**What to work on**. The needed output is the run of lines below from the one containing "left wrist: (1, 558)" through the one containing "right shoulder: (401, 155)", copied exactly and free of pictures.

**Recorded data**.
* * *

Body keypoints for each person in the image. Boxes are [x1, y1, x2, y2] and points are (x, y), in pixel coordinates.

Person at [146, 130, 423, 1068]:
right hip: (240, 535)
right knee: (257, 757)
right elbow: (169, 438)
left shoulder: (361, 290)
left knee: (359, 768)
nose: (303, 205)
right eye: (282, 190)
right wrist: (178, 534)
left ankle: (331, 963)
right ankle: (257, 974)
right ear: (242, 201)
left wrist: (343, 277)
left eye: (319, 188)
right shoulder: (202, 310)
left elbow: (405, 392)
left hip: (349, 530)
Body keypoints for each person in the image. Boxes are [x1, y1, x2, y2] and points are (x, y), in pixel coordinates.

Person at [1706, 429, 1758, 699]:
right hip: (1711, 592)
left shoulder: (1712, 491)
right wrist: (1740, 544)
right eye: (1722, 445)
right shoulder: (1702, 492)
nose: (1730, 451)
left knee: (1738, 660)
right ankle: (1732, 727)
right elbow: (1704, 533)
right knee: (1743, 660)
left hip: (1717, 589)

* * *

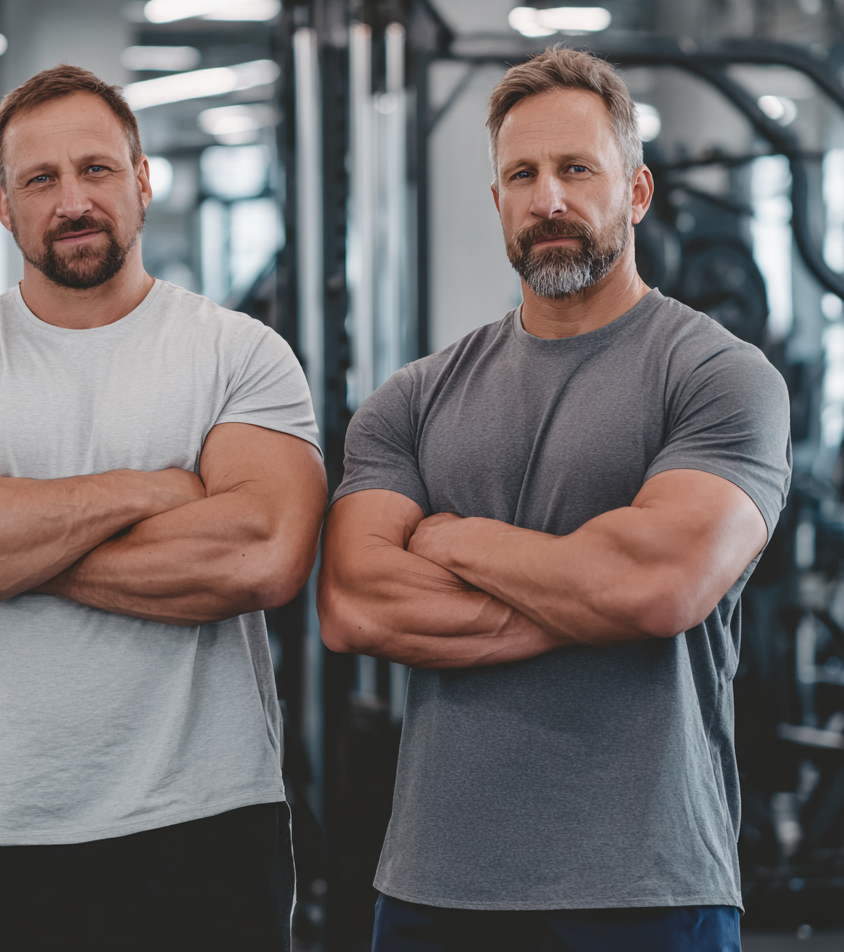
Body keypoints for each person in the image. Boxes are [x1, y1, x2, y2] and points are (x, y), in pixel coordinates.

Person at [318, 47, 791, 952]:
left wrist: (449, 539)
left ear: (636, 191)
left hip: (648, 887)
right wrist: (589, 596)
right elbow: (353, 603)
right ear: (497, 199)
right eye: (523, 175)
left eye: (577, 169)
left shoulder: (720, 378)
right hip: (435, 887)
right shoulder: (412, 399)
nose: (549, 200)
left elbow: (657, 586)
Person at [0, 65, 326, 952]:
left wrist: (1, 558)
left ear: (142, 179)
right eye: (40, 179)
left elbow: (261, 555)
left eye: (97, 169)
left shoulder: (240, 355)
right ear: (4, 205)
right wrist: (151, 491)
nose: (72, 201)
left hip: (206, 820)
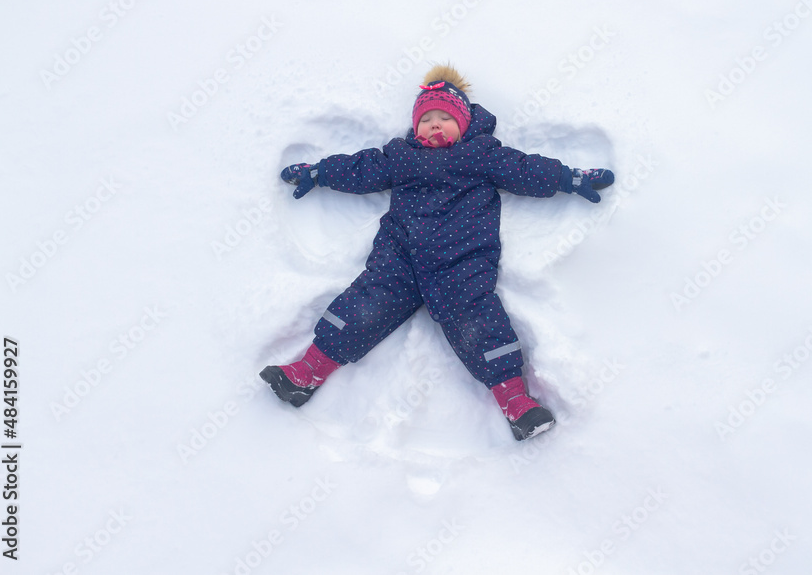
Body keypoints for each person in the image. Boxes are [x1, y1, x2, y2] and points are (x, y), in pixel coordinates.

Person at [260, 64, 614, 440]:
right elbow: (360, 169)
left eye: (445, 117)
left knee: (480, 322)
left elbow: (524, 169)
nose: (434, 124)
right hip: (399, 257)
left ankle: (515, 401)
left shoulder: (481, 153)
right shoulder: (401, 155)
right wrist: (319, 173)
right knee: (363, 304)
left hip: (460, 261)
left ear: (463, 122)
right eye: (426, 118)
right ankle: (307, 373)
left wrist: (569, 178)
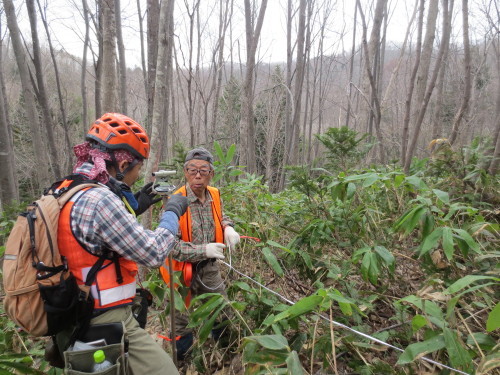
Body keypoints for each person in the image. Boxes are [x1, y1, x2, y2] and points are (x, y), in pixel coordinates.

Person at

* * *

**Answer to this exercise**.
left wrist: (1, 558)
left ear: (142, 179)
right eye: (40, 179)
left elbow: (261, 555)
left eye: (97, 169)
left shoulder: (240, 355)
right ear: (4, 205)
right wrist: (151, 491)
nose: (72, 201)
left hip: (206, 820)
Body keypoints for each person in the image. Boxes are [x1, y1, x2, y2] and points are (x, y), in pixel coordinates.

Person at [260, 64, 614, 440]:
right elbow: (360, 169)
left eye: (445, 117)
left knee: (480, 322)
left elbow: (524, 169)
nose: (434, 124)
right hip: (399, 257)
left ankle: (515, 401)
left shoulder: (481, 153)
right shoulder: (401, 155)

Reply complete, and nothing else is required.